**EXERCISE OBJECTIVE**. Please extract each line in the data below that contains the word "images". Case matters, so a line counts only if the capitalization matches.

******************************

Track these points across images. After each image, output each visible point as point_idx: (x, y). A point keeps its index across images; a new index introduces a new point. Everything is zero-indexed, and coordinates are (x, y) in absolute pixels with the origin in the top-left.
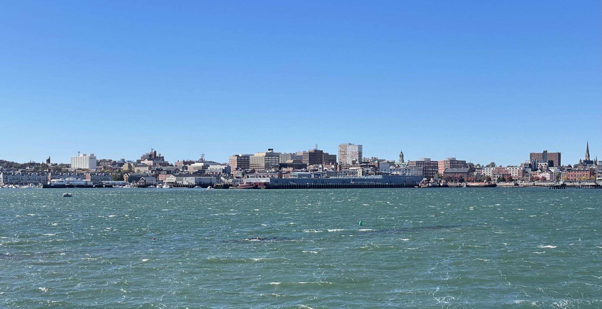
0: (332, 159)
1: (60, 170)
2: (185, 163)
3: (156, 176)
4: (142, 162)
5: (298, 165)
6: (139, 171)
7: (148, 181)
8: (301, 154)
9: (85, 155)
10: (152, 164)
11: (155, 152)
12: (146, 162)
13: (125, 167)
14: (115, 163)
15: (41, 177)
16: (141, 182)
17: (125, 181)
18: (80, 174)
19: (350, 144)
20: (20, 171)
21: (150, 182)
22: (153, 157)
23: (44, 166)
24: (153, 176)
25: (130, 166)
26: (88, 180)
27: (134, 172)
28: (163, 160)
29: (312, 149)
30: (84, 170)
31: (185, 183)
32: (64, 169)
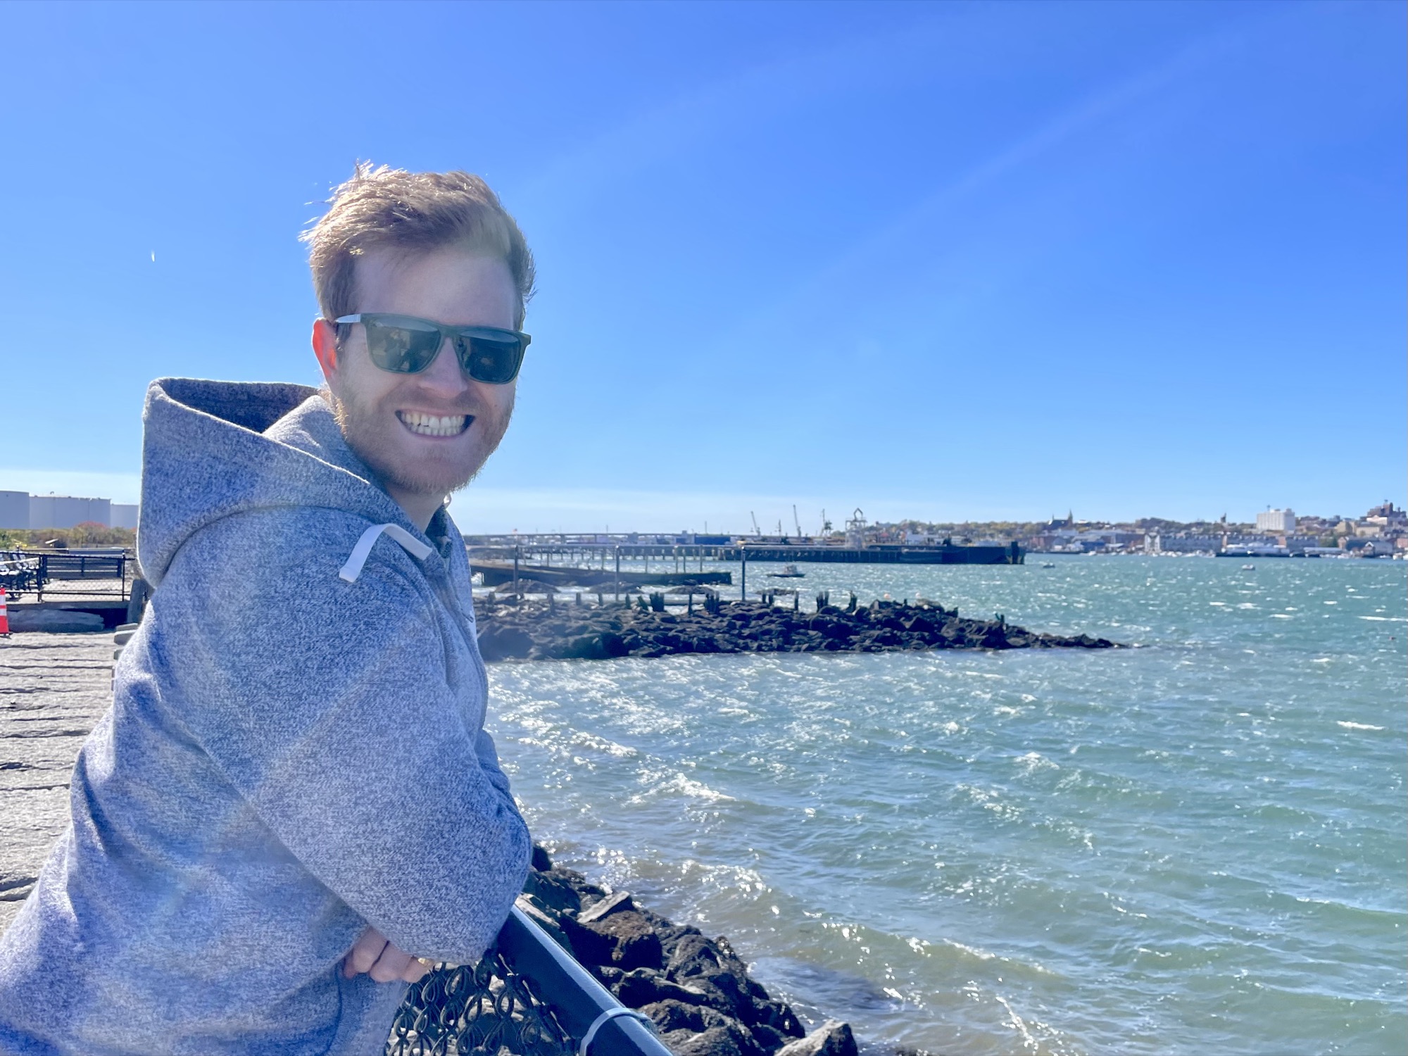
1: (1239, 532)
3: (1393, 541)
4: (1369, 519)
6: (1363, 533)
7: (1379, 548)
9: (1278, 510)
10: (1385, 523)
11: (1391, 505)
12: (1376, 519)
13: (1341, 528)
14: (1324, 522)
15: (1213, 541)
16: (1368, 548)
17: (1340, 548)
18: (1270, 538)
20: (1182, 534)
21: (1383, 550)
22: (1387, 512)
23: (1218, 527)
24: (1388, 541)
25: (1348, 526)
26: (1282, 546)
27: (1355, 535)
28: (1405, 516)
30: (1276, 532)
32: (1245, 531)
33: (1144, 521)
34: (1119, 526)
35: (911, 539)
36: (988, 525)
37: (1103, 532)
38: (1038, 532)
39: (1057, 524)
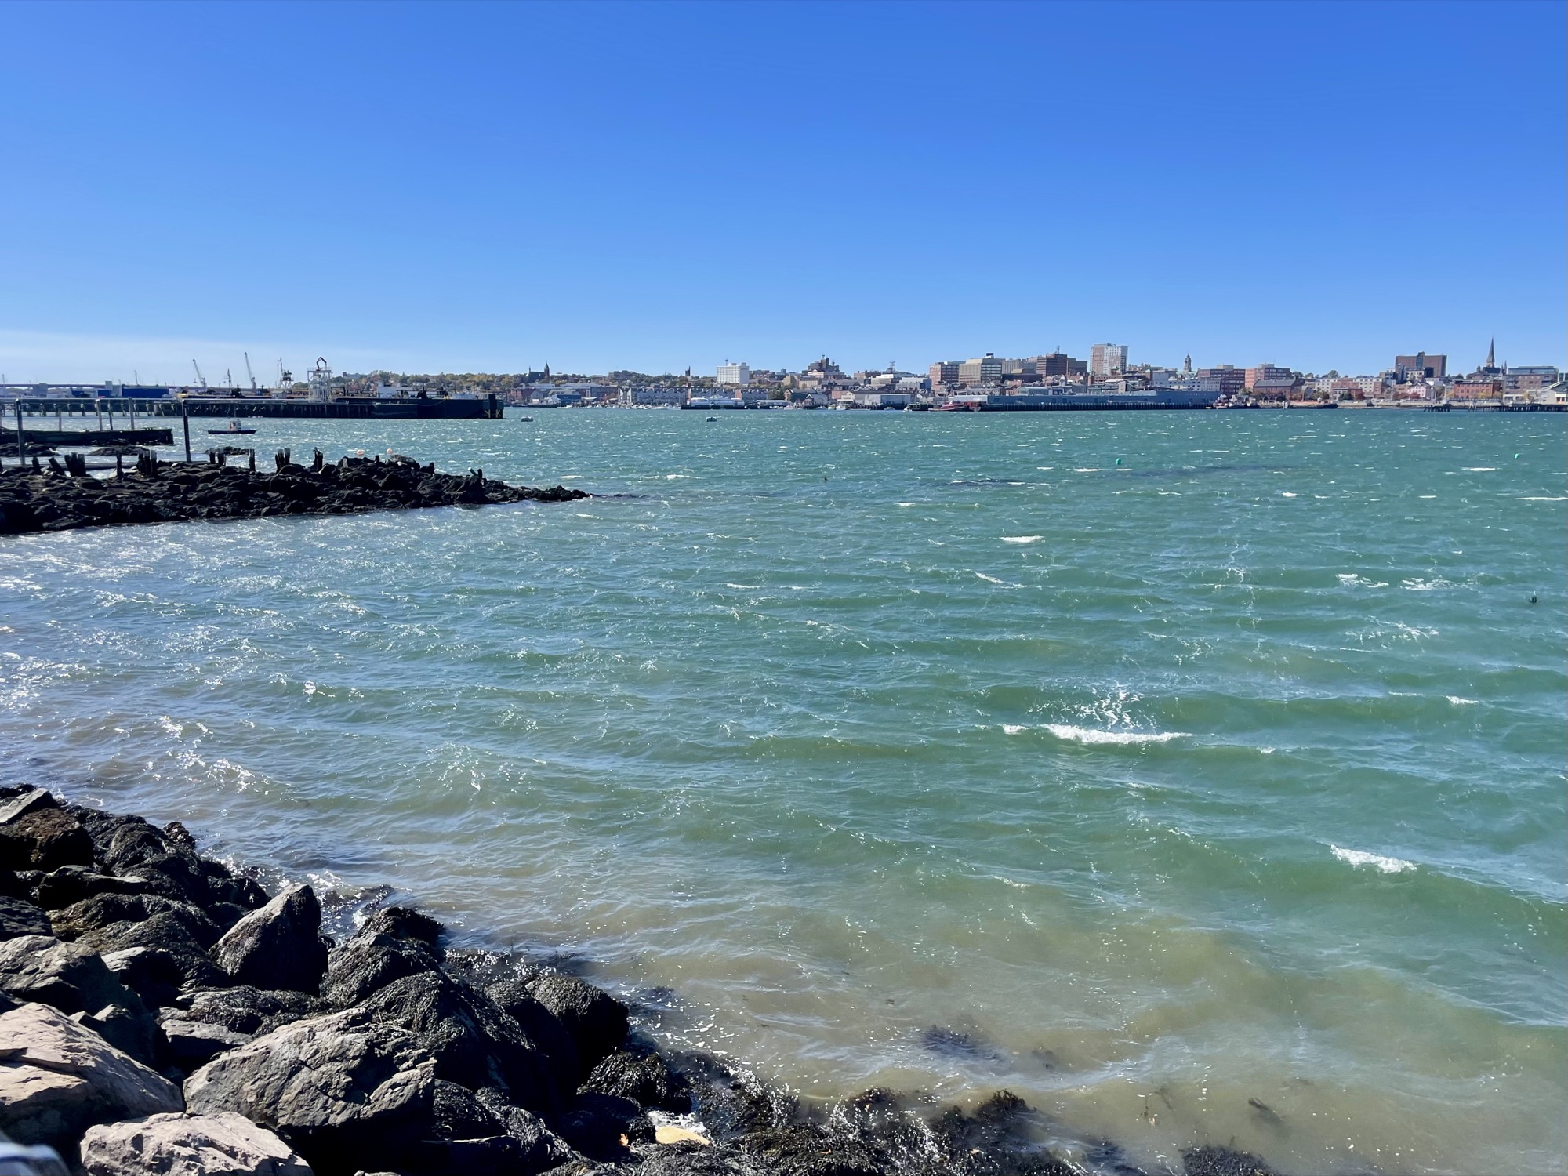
0: (1080, 367)
1: (702, 385)
2: (868, 374)
3: (828, 393)
4: (809, 373)
5: (1030, 376)
6: (804, 386)
7: (817, 400)
8: (1035, 360)
9: (735, 364)
10: (822, 377)
11: (827, 359)
12: (815, 373)
13: (787, 381)
14: (773, 376)
15: (679, 393)
16: (808, 402)
17: (786, 401)
18: (727, 390)
19: (1109, 345)
20: (652, 386)
21: (820, 401)
22: (824, 366)
23: (683, 380)
24: (823, 393)
25: (793, 379)
26: (738, 398)
27: (798, 388)
28: (837, 370)
29: (1051, 353)
30: (733, 385)
31: (867, 403)
32: (707, 384)
33: (617, 374)
34: (594, 378)
35: (385, 392)
36: (465, 377)
37: (579, 385)
38: (516, 385)
39: (534, 376)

******************************

**RESPONSE BELOW**.
Track these points across images. After each image, output each visible point as point_idx: (x, y). A point keeps its index across images; a new index introduces a new point. Everything is zero-indexed, and coordinates are (x, y) in absolute pixels with the origin in the top-left.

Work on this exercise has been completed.